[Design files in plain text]
┌────────

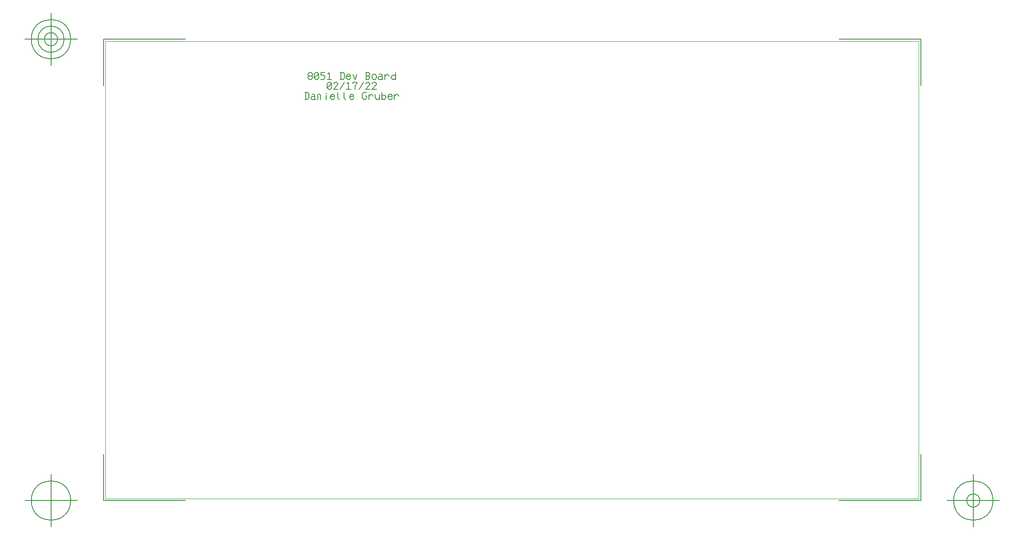
<source format=gbr>
G04 Generated by Ultiboard 13.0 *
%FSLAX24Y24*%
%MOIN*%

%ADD11C,0.0001*%
%ADD12C,0.0050*%


G04 ColorRGB 00FFFF for the following layer *
%LNBoard Outline*%
%LPD*%
G54D10*
G54D11*
X-200Y-800D02*
X60800Y-800D01*
X60800Y33500D01*
X-200Y33500D01*
X-200Y-800D01*
G54D12*
X15207Y30636D02*
X15100Y30636D01*
X14993Y30743D01*
X14993Y30850D01*
X15047Y30904D01*
X14993Y30957D01*
X14993Y31064D01*
X15100Y31171D01*
X15207Y31171D01*
X15313Y31064D01*
X15313Y30957D01*
X15260Y30904D01*
X15313Y30850D01*
X15313Y30743D01*
X15207Y30636D01*
X15047Y30904D02*
X15260Y30904D01*
X15473Y31064D02*
X15580Y31171D01*
X15687Y31171D01*
X15793Y31064D01*
X15793Y30743D01*
X15687Y30636D01*
X15580Y30636D01*
X15473Y30743D01*
X15473Y31064D01*
X15793Y31064D02*
X15473Y30743D01*
X16273Y31171D02*
X15953Y31171D01*
X15953Y30957D01*
X16167Y30957D01*
X16273Y30850D01*
X16273Y30743D01*
X16167Y30636D01*
X15953Y30636D01*
X16487Y31064D02*
X16593Y31171D01*
X16593Y30636D01*
X16433Y30636D02*
X16753Y30636D01*
X17393Y30636D02*
X17607Y30636D01*
X17713Y30743D01*
X17713Y31064D01*
X17607Y31171D01*
X17393Y31171D01*
X17447Y31171D02*
X17447Y30636D01*
X18193Y30743D02*
X18087Y30636D01*
X17980Y30636D01*
X17873Y30743D01*
X17873Y30904D01*
X17980Y31011D01*
X18087Y31011D01*
X18193Y30904D01*
X18140Y30850D01*
X17873Y30850D01*
X18353Y31011D02*
X18513Y30636D01*
X18673Y31011D01*
X19313Y30636D02*
X19527Y30636D01*
X19633Y30743D01*
X19633Y30796D01*
X19527Y30904D01*
X19633Y31011D01*
X19633Y31064D01*
X19527Y31171D01*
X19367Y31171D01*
X19313Y31171D01*
X19367Y30904D02*
X19527Y30904D01*
X19367Y31171D02*
X19367Y30636D01*
X19793Y30743D02*
X19900Y30636D01*
X20007Y30636D01*
X20113Y30743D01*
X20113Y30904D01*
X20007Y31011D01*
X19900Y31011D01*
X19793Y30904D01*
X19793Y30743D01*
X20327Y31011D02*
X20487Y31011D01*
X20540Y30957D01*
X20540Y30689D01*
X20487Y30636D01*
X20327Y30636D01*
X20273Y30689D01*
X20273Y30796D01*
X20327Y30850D01*
X20540Y30850D01*
X20540Y30689D02*
X20593Y30636D01*
X20753Y30850D02*
X20913Y31011D01*
X20967Y31011D01*
X21073Y30904D01*
X20753Y30636D02*
X20753Y31011D01*
X21553Y30743D02*
X21447Y30636D01*
X21340Y30636D01*
X21233Y30743D01*
X21233Y30850D01*
X21340Y30957D01*
X21447Y30957D01*
X21553Y30850D01*
X21553Y31171D02*
X21553Y30636D01*
X16433Y30314D02*
X16540Y30421D01*
X16647Y30421D01*
X16753Y30314D01*
X16753Y29993D01*
X16647Y29886D01*
X16540Y29886D01*
X16433Y29993D01*
X16433Y30314D01*
X16753Y30314D02*
X16433Y29993D01*
X16913Y30314D02*
X17020Y30421D01*
X17127Y30421D01*
X17233Y30314D01*
X17233Y30261D01*
X16913Y29886D01*
X17233Y29886D01*
X17233Y29939D01*
X17713Y30421D02*
X17393Y29886D01*
X17927Y30314D02*
X18033Y30421D01*
X18033Y29886D01*
X17873Y29886D02*
X18193Y29886D01*
X18513Y29886D02*
X18513Y30154D01*
X18673Y30314D01*
X18673Y30421D01*
X18353Y30421D01*
X18353Y30314D01*
X19153Y30421D02*
X18833Y29886D01*
X19313Y30314D02*
X19420Y30421D01*
X19527Y30421D01*
X19633Y30314D01*
X19633Y30261D01*
X19313Y29886D01*
X19633Y29886D01*
X19633Y29939D01*
X19793Y30314D02*
X19900Y30421D01*
X20007Y30421D01*
X20113Y30314D01*
X20113Y30261D01*
X19793Y29886D01*
X20113Y29886D01*
X20113Y29939D01*
X14753Y29136D02*
X14967Y29136D01*
X15073Y29243D01*
X15073Y29564D01*
X14967Y29671D01*
X14753Y29671D01*
X14807Y29671D02*
X14807Y29136D01*
X15287Y29511D02*
X15447Y29511D01*
X15500Y29457D01*
X15500Y29189D01*
X15447Y29136D01*
X15287Y29136D01*
X15233Y29189D01*
X15233Y29296D01*
X15287Y29350D01*
X15500Y29350D01*
X15500Y29189D02*
X15553Y29136D01*
X15713Y29136D02*
X15713Y29457D01*
X15713Y29511D01*
X15713Y29457D02*
X15767Y29511D01*
X15873Y29511D01*
X15927Y29457D01*
X15927Y29136D01*
X16353Y29136D02*
X16353Y29457D01*
X16353Y29564D02*
X16353Y29618D01*
X16993Y29243D02*
X16887Y29136D01*
X16780Y29136D01*
X16673Y29243D01*
X16673Y29404D01*
X16780Y29511D01*
X16887Y29511D01*
X16993Y29404D01*
X16940Y29350D01*
X16673Y29350D01*
X17207Y29671D02*
X17207Y29243D01*
X17313Y29136D01*
X17687Y29671D02*
X17687Y29243D01*
X17793Y29136D01*
X18433Y29243D02*
X18327Y29136D01*
X18220Y29136D01*
X18113Y29243D01*
X18113Y29404D01*
X18220Y29511D01*
X18327Y29511D01*
X18433Y29404D01*
X18380Y29350D01*
X18113Y29350D01*
X19287Y29404D02*
X19393Y29404D01*
X19393Y29243D01*
X19287Y29136D01*
X19180Y29136D01*
X19073Y29243D01*
X19073Y29564D01*
X19180Y29671D01*
X19393Y29671D01*
X19553Y29350D02*
X19713Y29511D01*
X19767Y29511D01*
X19873Y29404D01*
X19553Y29136D02*
X19553Y29511D01*
X20033Y29511D02*
X20033Y29243D01*
X20140Y29136D01*
X20247Y29136D01*
X20353Y29243D01*
X20353Y29511D01*
X20353Y29243D02*
X20353Y29136D01*
X20513Y29243D02*
X20620Y29136D01*
X20727Y29136D01*
X20833Y29243D01*
X20833Y29350D01*
X20727Y29457D01*
X20620Y29457D01*
X20513Y29350D01*
X20513Y29671D02*
X20513Y29136D01*
X21313Y29243D02*
X21207Y29136D01*
X21100Y29136D01*
X20993Y29243D01*
X20993Y29404D01*
X21100Y29511D01*
X21207Y29511D01*
X21313Y29404D01*
X21260Y29350D01*
X20993Y29350D01*
X21473Y29350D02*
X21633Y29511D01*
X21687Y29511D01*
X21793Y29404D01*
X21473Y29136D02*
X21473Y29511D01*
X-350Y-950D02*
X-350Y2510D01*
X-350Y-950D02*
X5780Y-950D01*
X60950Y-950D02*
X54820Y-950D01*
X60950Y-950D02*
X60950Y2510D01*
X60950Y33650D02*
X60950Y30190D01*
X60950Y33650D02*
X54820Y33650D01*
X-350Y33650D02*
X5780Y33650D01*
X-350Y33650D02*
X-350Y30190D01*
X-2319Y-950D02*
X-6256Y-950D01*
X-4287Y-2919D02*
X-4287Y1019D01*
X-5763Y-950D02*
G75*
D01*
G02X-5763Y-950I1476J0*
G01*
X62919Y-950D02*
X66856Y-950D01*
X64887Y-2919D02*
X64887Y1019D01*
X63411Y-950D02*
G75*
D01*
G02X63411Y-950I1476J0*
G01*
X64395Y-950D02*
G75*
D01*
G02X64395Y-950I492J0*
G01*
X-2319Y33650D02*
X-6256Y33650D01*
X-4287Y31681D02*
X-4287Y35619D01*
X-5763Y33650D02*
G75*
D01*
G02X-5763Y33650I1476J0*
G01*
X-5271Y33650D02*
G75*
D01*
G02X-5271Y33650I984J0*
G01*
X-4779Y33650D02*
G75*
D01*
G02X-4779Y33650I492J0*
G01*

M02*

</source>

└────────

# [Exercise goal]
Exact repetition is the task: every line from the start of the data to the line with "X14993Y31064D01*", inclusive, and none after it, pictures omitted.

# [Expected output]
<source format=gbr>
G04 Generated by Ultiboard 13.0 *
%FSLAX24Y24*%
%MOIN*%

%ADD11C,0.0001*%
%ADD12C,0.0050*%


G04 ColorRGB 00FFFF for the following layer *
%LNBoard Outline*%
%LPD*%
G54D10*
G54D11*
X-200Y-800D02*
X60800Y-800D01*
X60800Y33500D01*
X-200Y33500D01*
X-200Y-800D01*
G54D12*
X15207Y30636D02*
X15100Y30636D01*
X14993Y30743D01*
X14993Y30850D01*
X15047Y30904D01*
X14993Y30957D01*
X14993Y31064D01*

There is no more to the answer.